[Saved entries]
━━━━

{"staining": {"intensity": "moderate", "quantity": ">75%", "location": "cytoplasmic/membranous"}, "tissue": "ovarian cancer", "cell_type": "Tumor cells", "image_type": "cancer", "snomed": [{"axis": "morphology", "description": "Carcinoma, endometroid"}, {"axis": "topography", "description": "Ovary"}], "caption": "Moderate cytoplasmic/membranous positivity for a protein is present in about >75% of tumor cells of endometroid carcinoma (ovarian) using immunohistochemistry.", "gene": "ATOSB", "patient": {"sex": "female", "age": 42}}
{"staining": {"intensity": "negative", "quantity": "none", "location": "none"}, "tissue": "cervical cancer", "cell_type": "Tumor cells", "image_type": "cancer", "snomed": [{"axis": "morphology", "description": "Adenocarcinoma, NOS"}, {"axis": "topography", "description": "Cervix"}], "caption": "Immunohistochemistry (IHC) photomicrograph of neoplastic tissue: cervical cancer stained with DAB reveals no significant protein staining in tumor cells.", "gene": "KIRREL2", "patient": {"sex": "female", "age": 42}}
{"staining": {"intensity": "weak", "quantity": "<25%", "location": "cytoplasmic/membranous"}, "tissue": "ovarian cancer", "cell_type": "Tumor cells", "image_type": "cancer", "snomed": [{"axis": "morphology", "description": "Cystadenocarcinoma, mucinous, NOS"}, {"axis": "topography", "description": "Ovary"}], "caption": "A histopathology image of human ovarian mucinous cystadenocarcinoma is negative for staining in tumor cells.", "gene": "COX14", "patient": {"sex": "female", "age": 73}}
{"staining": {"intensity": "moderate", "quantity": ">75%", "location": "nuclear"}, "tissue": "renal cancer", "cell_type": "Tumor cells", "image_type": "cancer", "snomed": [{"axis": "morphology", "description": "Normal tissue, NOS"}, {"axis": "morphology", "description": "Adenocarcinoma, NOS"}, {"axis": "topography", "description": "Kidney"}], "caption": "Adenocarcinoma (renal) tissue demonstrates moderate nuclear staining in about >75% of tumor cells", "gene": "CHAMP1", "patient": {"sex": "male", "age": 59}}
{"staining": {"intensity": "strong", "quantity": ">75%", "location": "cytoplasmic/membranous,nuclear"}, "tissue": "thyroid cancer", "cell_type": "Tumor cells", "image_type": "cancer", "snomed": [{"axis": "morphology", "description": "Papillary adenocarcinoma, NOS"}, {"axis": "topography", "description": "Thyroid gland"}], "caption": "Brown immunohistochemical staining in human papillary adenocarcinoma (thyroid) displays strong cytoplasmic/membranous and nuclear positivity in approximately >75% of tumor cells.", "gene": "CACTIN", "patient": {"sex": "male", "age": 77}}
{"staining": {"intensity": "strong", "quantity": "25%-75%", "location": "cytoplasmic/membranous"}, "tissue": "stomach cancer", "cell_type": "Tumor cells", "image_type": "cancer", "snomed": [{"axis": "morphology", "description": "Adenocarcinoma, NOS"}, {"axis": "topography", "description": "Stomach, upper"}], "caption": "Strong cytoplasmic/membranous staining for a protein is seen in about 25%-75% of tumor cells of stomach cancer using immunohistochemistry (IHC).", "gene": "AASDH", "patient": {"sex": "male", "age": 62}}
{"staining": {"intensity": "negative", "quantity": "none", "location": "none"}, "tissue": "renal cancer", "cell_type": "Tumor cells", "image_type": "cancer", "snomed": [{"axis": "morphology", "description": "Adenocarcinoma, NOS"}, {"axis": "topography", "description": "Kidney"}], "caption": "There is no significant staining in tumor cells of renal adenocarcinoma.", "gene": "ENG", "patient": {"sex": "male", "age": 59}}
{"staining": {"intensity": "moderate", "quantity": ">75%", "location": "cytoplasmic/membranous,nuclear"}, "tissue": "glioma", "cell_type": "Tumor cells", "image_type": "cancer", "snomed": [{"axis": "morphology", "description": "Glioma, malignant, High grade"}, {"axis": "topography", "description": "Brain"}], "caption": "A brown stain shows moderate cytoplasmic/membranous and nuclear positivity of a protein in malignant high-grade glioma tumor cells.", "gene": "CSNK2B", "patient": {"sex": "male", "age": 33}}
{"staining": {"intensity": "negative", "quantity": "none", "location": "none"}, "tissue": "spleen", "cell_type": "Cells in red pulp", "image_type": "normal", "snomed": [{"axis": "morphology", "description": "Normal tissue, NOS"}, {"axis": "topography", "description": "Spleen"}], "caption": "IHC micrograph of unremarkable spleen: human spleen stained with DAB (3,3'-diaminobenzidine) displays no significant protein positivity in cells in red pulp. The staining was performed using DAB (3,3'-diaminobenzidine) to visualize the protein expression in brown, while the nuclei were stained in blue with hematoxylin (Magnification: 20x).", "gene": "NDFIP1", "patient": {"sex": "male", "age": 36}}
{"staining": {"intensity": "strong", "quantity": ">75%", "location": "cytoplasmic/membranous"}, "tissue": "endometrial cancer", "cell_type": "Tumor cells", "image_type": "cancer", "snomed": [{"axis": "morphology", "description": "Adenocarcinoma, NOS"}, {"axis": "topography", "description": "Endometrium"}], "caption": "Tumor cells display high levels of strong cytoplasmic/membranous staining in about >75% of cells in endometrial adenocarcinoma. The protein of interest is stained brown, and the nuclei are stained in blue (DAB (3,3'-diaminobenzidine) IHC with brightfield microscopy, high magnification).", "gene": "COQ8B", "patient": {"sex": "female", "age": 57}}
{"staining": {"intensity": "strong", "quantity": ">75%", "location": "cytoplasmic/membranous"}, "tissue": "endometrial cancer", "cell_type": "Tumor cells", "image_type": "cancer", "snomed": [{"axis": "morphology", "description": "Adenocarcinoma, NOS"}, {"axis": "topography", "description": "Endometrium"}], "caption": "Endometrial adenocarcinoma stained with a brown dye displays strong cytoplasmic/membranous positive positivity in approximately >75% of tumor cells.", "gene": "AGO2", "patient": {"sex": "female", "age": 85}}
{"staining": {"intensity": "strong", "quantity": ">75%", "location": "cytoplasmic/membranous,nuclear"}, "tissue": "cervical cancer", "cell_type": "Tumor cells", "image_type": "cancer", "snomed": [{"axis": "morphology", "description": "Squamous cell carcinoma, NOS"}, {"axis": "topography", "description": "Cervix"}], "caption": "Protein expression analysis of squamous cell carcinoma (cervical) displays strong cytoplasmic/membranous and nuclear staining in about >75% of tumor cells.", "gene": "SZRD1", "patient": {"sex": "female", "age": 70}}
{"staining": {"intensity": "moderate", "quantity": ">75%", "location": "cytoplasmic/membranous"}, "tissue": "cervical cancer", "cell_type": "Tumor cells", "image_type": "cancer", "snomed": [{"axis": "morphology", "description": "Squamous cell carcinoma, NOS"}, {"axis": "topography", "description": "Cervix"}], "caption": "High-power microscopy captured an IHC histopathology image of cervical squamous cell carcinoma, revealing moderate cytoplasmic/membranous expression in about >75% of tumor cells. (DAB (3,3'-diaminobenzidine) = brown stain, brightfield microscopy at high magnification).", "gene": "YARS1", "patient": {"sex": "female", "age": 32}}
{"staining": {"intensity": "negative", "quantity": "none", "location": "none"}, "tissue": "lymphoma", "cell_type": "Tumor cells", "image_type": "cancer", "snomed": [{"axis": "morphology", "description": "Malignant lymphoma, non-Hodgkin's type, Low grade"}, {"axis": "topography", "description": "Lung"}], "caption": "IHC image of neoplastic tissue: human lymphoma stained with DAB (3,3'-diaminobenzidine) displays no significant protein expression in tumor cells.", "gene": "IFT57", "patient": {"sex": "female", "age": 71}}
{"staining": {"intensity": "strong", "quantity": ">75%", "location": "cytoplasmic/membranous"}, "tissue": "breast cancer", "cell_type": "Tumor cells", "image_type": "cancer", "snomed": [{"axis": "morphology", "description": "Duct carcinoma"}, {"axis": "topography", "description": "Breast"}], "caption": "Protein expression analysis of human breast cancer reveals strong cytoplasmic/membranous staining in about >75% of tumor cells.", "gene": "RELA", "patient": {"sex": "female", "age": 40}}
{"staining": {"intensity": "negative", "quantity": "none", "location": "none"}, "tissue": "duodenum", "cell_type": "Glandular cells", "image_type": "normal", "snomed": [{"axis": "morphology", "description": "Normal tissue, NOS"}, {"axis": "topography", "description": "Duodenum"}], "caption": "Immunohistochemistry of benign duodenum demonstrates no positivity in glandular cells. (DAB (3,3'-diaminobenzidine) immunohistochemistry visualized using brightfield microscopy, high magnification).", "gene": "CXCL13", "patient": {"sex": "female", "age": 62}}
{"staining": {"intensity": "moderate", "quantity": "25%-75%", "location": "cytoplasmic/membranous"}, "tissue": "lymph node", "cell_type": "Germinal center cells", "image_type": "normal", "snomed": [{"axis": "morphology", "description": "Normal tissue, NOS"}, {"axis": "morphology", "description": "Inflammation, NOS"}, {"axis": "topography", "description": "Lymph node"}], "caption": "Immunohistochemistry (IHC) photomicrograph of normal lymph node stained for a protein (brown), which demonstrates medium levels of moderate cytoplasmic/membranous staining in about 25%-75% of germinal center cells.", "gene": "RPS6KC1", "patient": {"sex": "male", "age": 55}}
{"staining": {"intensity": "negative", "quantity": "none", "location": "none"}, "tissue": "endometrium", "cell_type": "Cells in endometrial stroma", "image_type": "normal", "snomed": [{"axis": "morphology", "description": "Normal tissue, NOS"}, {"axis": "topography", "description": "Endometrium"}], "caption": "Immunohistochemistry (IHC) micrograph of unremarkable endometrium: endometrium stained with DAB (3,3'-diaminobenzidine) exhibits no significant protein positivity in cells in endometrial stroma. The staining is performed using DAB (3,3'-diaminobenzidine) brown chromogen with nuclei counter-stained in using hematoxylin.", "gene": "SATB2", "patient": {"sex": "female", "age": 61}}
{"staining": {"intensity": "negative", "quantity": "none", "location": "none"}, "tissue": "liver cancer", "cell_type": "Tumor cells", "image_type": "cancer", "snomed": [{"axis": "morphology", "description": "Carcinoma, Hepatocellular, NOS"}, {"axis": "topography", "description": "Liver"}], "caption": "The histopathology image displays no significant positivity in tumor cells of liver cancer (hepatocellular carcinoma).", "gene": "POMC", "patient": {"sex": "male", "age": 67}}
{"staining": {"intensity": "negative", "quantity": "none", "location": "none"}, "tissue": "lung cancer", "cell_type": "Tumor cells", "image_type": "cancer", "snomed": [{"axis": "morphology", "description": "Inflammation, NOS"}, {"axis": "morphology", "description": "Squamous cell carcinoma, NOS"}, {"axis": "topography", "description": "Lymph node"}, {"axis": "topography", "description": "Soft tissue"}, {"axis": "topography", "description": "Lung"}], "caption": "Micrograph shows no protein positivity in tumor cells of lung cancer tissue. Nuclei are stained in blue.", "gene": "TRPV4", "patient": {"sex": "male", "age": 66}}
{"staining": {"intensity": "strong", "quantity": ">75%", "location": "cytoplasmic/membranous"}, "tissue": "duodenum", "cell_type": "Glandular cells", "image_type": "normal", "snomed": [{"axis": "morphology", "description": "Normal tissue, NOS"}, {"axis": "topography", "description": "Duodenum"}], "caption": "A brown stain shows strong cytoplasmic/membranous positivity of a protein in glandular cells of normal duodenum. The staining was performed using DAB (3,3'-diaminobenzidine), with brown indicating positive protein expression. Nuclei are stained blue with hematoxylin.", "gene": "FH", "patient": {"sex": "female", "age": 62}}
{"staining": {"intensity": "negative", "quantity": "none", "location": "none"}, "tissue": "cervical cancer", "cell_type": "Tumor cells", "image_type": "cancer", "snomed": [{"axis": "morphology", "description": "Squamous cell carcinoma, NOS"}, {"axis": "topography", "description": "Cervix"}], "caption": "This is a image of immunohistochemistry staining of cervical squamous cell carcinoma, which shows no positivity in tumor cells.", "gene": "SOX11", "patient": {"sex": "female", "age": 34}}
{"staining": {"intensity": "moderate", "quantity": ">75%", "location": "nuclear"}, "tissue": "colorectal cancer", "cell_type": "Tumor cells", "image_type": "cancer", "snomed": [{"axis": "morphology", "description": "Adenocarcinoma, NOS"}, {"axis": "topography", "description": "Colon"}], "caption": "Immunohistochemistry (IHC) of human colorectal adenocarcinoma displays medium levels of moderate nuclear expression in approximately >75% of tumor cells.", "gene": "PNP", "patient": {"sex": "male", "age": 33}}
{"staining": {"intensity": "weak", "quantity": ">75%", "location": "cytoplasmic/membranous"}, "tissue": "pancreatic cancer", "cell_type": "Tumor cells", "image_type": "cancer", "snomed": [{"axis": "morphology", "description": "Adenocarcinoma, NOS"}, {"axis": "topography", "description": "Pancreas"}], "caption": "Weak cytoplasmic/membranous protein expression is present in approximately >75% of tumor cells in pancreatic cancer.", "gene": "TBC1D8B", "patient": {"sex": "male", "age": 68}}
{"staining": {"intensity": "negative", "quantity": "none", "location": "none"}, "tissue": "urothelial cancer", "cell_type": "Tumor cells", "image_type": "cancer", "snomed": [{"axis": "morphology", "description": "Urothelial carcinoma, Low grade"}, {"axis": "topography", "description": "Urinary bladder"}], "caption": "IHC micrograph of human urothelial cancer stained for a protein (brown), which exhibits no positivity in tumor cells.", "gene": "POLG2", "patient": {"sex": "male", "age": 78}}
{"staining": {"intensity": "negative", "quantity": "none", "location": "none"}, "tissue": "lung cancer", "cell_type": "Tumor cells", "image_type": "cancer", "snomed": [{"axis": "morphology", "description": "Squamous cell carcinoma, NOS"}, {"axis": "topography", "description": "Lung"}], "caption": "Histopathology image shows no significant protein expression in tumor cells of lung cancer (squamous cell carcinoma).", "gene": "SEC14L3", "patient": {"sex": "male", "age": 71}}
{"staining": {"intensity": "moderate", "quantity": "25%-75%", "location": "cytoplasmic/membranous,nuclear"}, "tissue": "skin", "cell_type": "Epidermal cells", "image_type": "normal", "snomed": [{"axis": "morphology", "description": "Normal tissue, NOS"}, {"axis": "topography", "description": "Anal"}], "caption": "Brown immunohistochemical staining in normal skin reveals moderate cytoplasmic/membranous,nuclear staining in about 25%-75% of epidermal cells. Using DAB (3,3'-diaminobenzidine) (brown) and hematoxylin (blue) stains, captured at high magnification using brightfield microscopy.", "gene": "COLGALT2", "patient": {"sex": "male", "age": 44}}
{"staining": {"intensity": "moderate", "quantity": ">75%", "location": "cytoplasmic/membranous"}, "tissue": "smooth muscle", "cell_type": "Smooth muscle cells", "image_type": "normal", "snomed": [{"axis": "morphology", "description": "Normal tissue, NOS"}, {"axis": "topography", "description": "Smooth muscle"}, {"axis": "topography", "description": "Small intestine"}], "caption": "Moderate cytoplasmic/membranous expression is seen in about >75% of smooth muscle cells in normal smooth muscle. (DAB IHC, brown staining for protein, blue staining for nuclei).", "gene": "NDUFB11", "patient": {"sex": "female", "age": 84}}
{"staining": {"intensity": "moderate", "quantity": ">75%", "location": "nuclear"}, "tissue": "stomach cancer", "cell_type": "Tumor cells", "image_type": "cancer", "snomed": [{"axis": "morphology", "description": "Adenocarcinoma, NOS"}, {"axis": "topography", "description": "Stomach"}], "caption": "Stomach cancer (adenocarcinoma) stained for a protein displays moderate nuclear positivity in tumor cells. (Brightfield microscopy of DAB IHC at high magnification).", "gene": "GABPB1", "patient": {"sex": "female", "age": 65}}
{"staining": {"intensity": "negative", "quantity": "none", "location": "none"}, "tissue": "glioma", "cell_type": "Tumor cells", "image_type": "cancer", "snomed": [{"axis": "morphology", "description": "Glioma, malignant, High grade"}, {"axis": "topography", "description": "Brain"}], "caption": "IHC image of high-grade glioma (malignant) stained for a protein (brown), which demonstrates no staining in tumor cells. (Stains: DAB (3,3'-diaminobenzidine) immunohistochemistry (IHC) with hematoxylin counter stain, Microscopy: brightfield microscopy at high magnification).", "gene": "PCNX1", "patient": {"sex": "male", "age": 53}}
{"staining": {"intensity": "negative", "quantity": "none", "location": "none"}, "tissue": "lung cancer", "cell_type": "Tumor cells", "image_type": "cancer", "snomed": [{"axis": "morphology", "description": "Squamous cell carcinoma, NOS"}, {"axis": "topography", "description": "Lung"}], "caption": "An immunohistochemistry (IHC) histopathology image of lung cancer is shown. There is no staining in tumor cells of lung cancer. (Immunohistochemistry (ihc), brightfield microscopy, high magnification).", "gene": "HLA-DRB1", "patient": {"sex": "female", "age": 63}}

━━━━

Problem — In the entries above, restate word for word the lines between the one holding "photomicrograph of normal" and the one holding "(IHC) micrograph of", inclusive, and nothing besides.

Task output —
{"staining": {"intensity": "moderate", "quantity": "25%-75%", "location": "cytoplasmic/membranous"}, "tissue": "lymph node", "cell_type": "Germinal center cells", "image_type": "normal", "snomed": [{"axis": "morphology", "description": "Normal tissue, NOS"}, {"axis": "morphology", "description": "Inflammation, NOS"}, {"axis": "topography", "description": "Lymph node"}], "caption": "Immunohistochemistry (IHC) photomicrograph of normal lymph node stained for a protein (brown), which demonstrates medium levels of moderate cytoplasmic/membranous staining in about 25%-75% of germinal center cells.", "gene": "RPS6KC1", "patient": {"sex": "male", "age": 55}}
{"staining": {"intensity": "negative", "quantity": "none", "location": "none"}, "tissue": "endometrium", "cell_type": "Cells in endometrial stroma", "image_type": "normal", "snomed": [{"axis": "morphology", "description": "Normal tissue, NOS"}, {"axis": "topography", "description": "Endometrium"}], "caption": "Immunohistochemistry (IHC) micrograph of unremarkable endometrium: endometrium stained with DAB (3,3'-diaminobenzidine) exhibits no significant protein positivity in cells in endometrial stroma. The staining is performed using DAB (3,3'-diaminobenzidine) brown chromogen with nuclei counter-stained in using hematoxylin.", "gene": "SATB2", "patient": {"sex": "female", "age": 61}}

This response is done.